* _THE INPUT_
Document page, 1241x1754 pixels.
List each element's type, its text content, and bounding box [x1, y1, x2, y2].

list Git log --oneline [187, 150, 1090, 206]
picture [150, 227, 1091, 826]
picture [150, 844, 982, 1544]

* _JOB ITEM_
Your task is to transcribe the listing above in full, exactly as given.

* _SOLUTION FOR THIS PROBLEM_
Document page, 1241x1754 pixels.
List each element's type, its text content, and bounding box [x1, y1, x2, y2].

list Git log --oneline [187, 150, 1090, 206]
picture [150, 227, 1091, 826]
picture [150, 844, 982, 1544]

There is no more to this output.